Ces dernières années, les vins français ont été les grands perdants de l'offensive australienne, avec des ventes en baisse de 31% en 2019.

Les vins américains, pénalisés par la guerre commerciale entre Washington et Pékin, ont encore plus souffert (-46%) et ne représentent plus que... 1,3% du marché.

"Avec la nouvelle administration aux Etats-Unis, il pourrait y avoir de nouvelles chances pour les producteurs de ce pays", remarque M. Reeves.

- Le Chili en embuscade -

Mais c'est surtout le Chili qui pourrait tirer son épingle du jeu.

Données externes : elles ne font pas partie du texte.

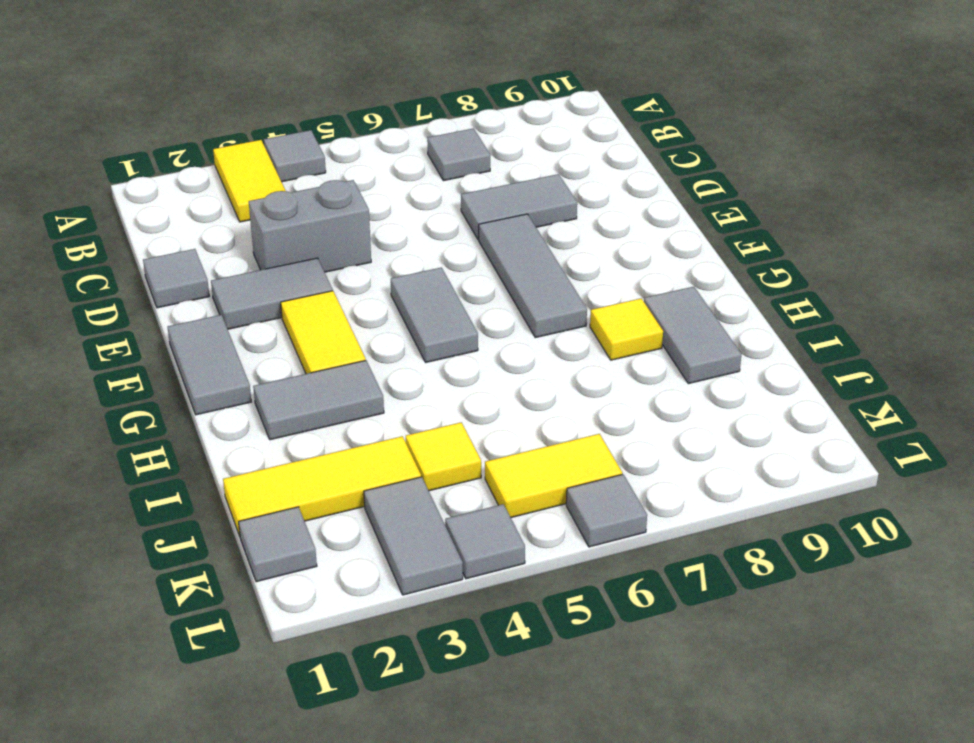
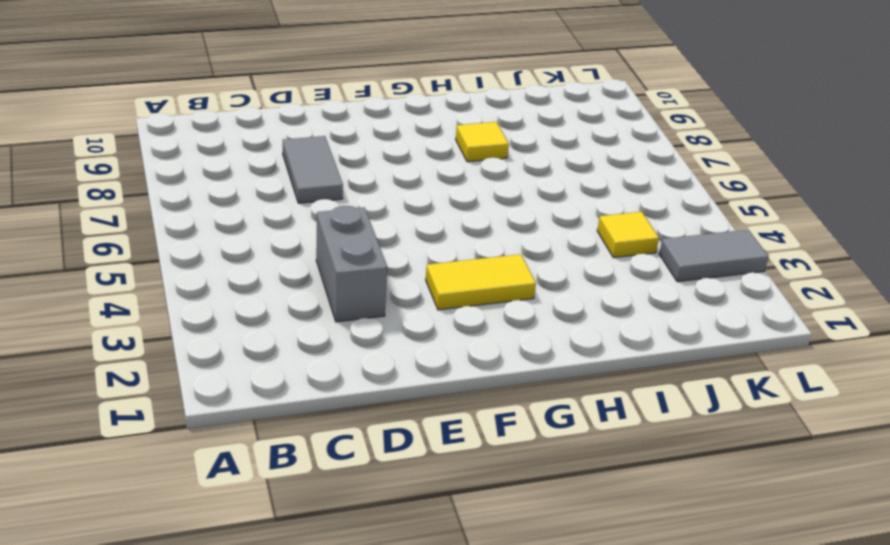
none -> yellow 1x2 tile [213,140,286,222]
none -> grey 1x1 tile [264,130,326,182]
none -> grey 1x1 tile [427,128,490,181]

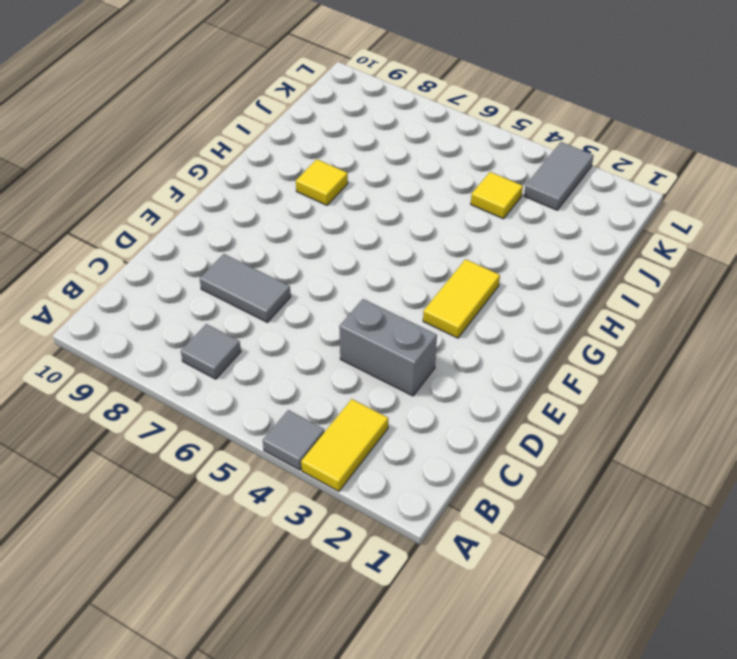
none -> grey 1x1 tile [143,249,209,308]
none -> grey 1x2 tile [211,258,333,329]
none -> grey 1x3 tile [479,214,587,338]

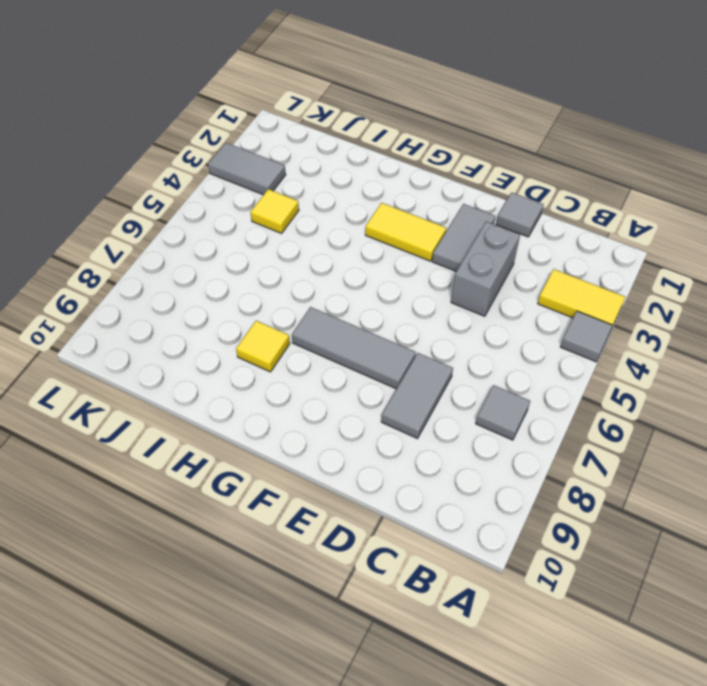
none -> grey 1x2 tile [168,315,251,415]
none -> grey 1x2 tile [391,268,478,362]
none -> grey 1x2 tile [253,361,384,440]

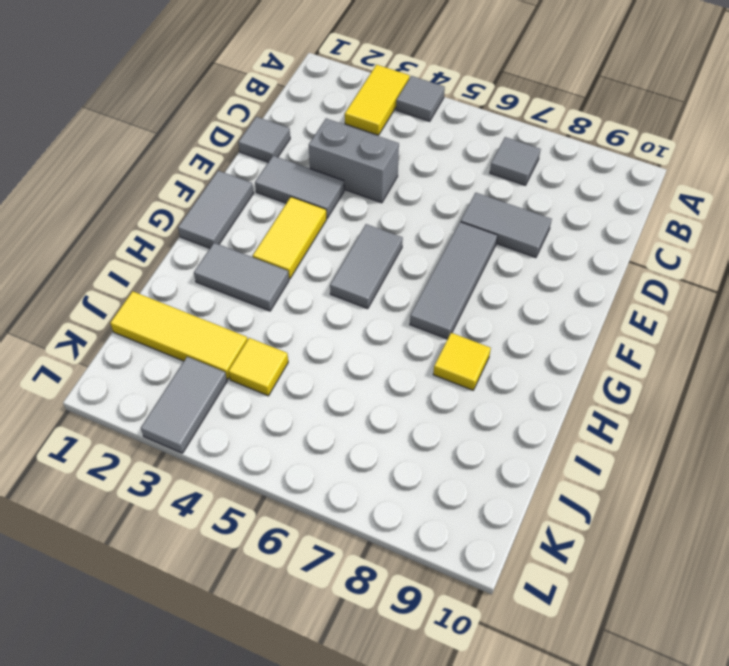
none -> grey 1x2 tile [644,287,742,384]
none -> grey 1x1 tile [239,507,317,582]
none -> yellow 1x2 tile [485,434,622,518]

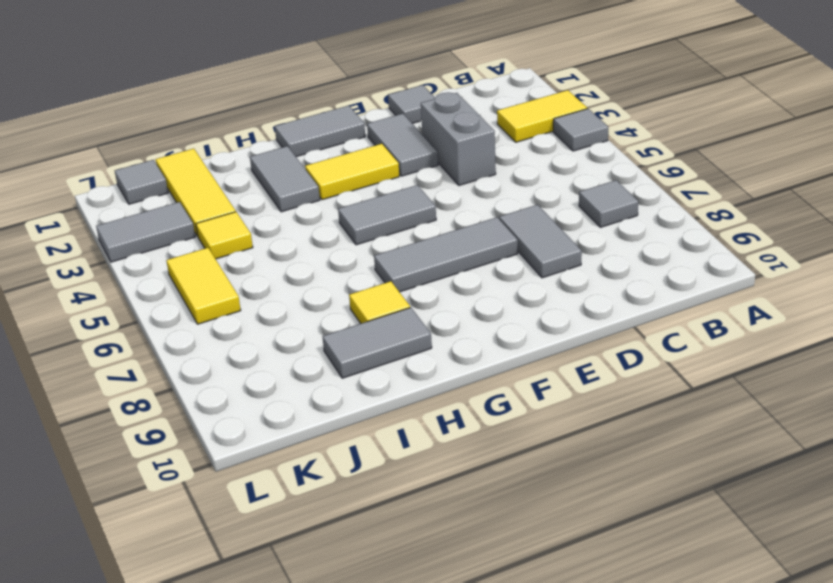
none -> grey 1x1 tile [445,504,525,579]
none -> grey 1x1 tile [566,474,647,547]

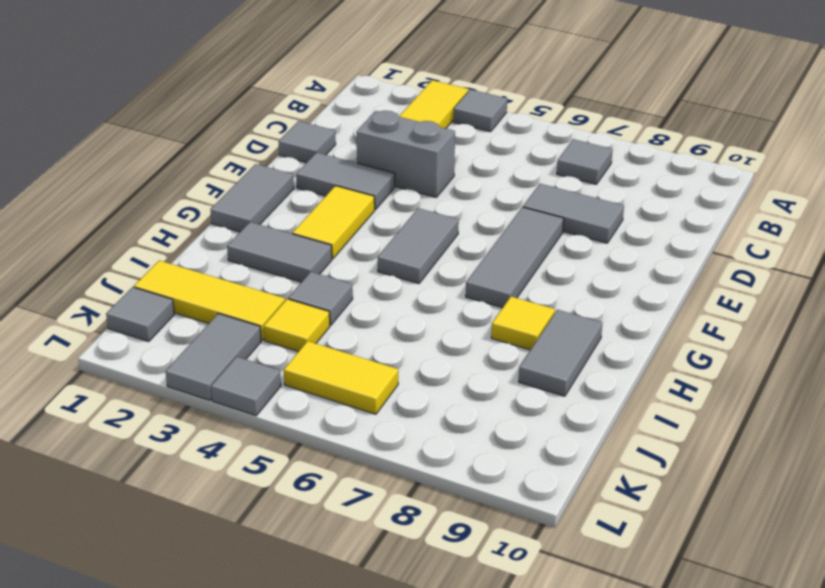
grey 1x1 tile [288,272,353,325] -> grey 1x1 tile moved to [566,474,647,547]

S'ils n'arrivent qu'en troisième position, "les vins chiliens sont les plus susceptibles à moyen terme" de remplacer les produits australiens, pronostique Tommy Keeling, de l'Institut de recherche sur les vins et spiritueux (IWSR) à Londres.

La Chine est déjà le pays qui consomme le plus de vin chilien (14,4% des volumes exportés), selon les données du Bureau d'études de politique agraire du ministère chilien de l'Agriculture.

"Les Chinois doivent s'approvisionner quelque part et le Chili entretient de très bonnes relations avec la Chine", souligne Jorge Matthei, conseiller auprès d'entreprises chinoises importatrices de vin chilien.

Les surtaxes sur le vin australien ont été "une bouée de sauvetage" pour les producteurs chiliens pénalisés par la pandémie, se félicite M. Matthei, évoquant des commandes de vin vers le géant asiatique en hausse de 37% ces six derniers mois.

Selon lui, "des hommes d'affaires chinois sont très intéressés par l'achat de vin et de vignobles au Chili".

Les malheurs du vin australien sont "une chance" mais aussi "un énorme défi" pour que les produits du Chili montent en gamme, observe Mariano Larrain, propriétaire d'une boutique de vins chiliens à Shanghai.

Le Chili "peut fournir des vins d'aussi bonne qualité" que ceux d'Australie "mais en aucun cas ils ne les remplaceront" car ces produits ne jouent pas dans la même catégorie, prédit-il.